Linvern Wright and Elaine Foster Allen, former permanent secretary in the Ministry of Education
Linvern Wright, President of the Jamaica Association of Principals of Secondary Schools, has said the government should accept blame in the handling of the Ruel Reid special leave debacle.
Mr. Wright said it is clear that the government manipulated the gaps in the Education Act to its and Mr. Reid's advantage.
He argued that impending reforms to the legislation to deal with situations such as the controversy surrounding the leave arrangements for Mr. Reid, will not eliminate loopholes.
He believes that the Ministry of Education should have met with Mr. Reid, instead of passing the responsibility to the Jamaica College board.

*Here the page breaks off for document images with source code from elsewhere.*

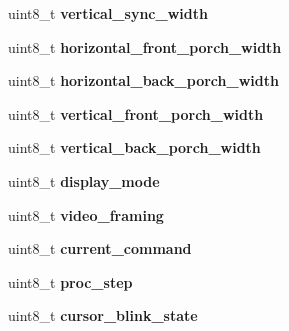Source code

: \begin{DoxyCompactItemize}
\item 
\hypertarget{structPC98__GDC__state_a528d52a66abb61859d8d866463b0ddba}{uint8\-\_\-t {\bfseries vertical\-\_\-sync\-\_\-width}}\label{structPC98__GDC__state_a528d52a66abb61859d8d866463b0ddba}

\item 
\hypertarget{structPC98__GDC__state_a8a30c42b0ec0187669fd62bb8e5ee1fd}{uint8\-\_\-t {\bfseries horizontal\-\_\-front\-\_\-porch\-\_\-width}}\label{structPC98__GDC__state_a8a30c42b0ec0187669fd62bb8e5ee1fd}

\item 
\hypertarget{structPC98__GDC__state_afed5fbe810687a114231165d2035320f}{uint8\-\_\-t {\bfseries horizontal\-\_\-back\-\_\-porch\-\_\-width}}\label{structPC98__GDC__state_afed5fbe810687a114231165d2035320f}

\item 
\hypertarget{structPC98__GDC__state_a09d208aa4df7a0aa802695c76e55e84d}{uint8\-\_\-t {\bfseries vertical\-\_\-front\-\_\-porch\-\_\-width}}\label{structPC98__GDC__state_a09d208aa4df7a0aa802695c76e55e84d}

\item 
\hypertarget{structPC98__GDC__state_ae2979bda1db66e6cd96a9374f50c8460}{uint8\-\_\-t {\bfseries vertical\-\_\-back\-\_\-porch\-\_\-width}}\label{structPC98__GDC__state_ae2979bda1db66e6cd96a9374f50c8460}

\item 
\hypertarget{structPC98__GDC__state_afeee708ec68e7b11dfb018eef6112a4a}{uint8\-\_\-t {\bfseries display\-\_\-mode}}\label{structPC98__GDC__state_afeee708ec68e7b11dfb018eef6112a4a}

\item 
\hypertarget{structPC98__GDC__state_a58177cd0a41ec852d53db1d668420089}{uint8\-\_\-t {\bfseries video\-\_\-framing}}\label{structPC98__GDC__state_a58177cd0a41ec852d53db1d668420089}

\item 
\hypertarget{structPC98__GDC__state_aff0017111dc87de5612eb90cc4f60e78}{uint8\-\_\-t {\bfseries current\-\_\-command}}\label{structPC98__GDC__state_aff0017111dc87de5612eb90cc4f60e78}

\item 
\hypertarget{structPC98__GDC__state_a510fb5f8bab0480ad0862a28bcbaa38b}{uint8\-\_\-t {\bfseries proc\-\_\-step}}\label{structPC98__GDC__state_a510fb5f8bab0480ad0862a28bcbaa38b}

\item 
\hypertarget{structPC98__GDC__state_aac0268546867b0e7cac68aa263afdace}{uint8\-\_\-t {\bfseries cursor\-\_\-blink\-\_\-state}}\label{structPC98__GDC__state_aac0268546867b0e7cac68aa263afdace}


\end{DoxyCompactItemize}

"If it is that the Prime Minister and the Minister of Education had sat down with Ruel Reid and said, we in good faith, believing in your ethics and every single thing, gave you this position. You have done something that could affect the school. We need to talk to you. If you do not have that credibility to talk to him, then how could you have put him in a position like that? And I think that it is lack of that kind of fortitude that has put this situation where it is now that we have to be talking about it now," he insisted while speaking Wednesday on the Morning Agenda on Power 106.
Former Education Minister Ruel Reid is to be paid $23.2 million under the agreement which led to his resignation as principal of Jamaica College last Saturday.
A little more than $16 million will be paid by the Ministry of Education and the remaining $7.1 million by the Jamaica College Trust.
Elaine Foster Allen, former permanent secretary in the Ministry of Education, agreed that the government has been using loopholes in legislation to its advantage.
She argued that she has seen under the current government, "many more times when policies, regulations, laws have been manipulated than ever before".
Mrs Foster Allen, who was also speaking Wednesday on the Morning Agenda, said this raises a broader concern about ethics in government.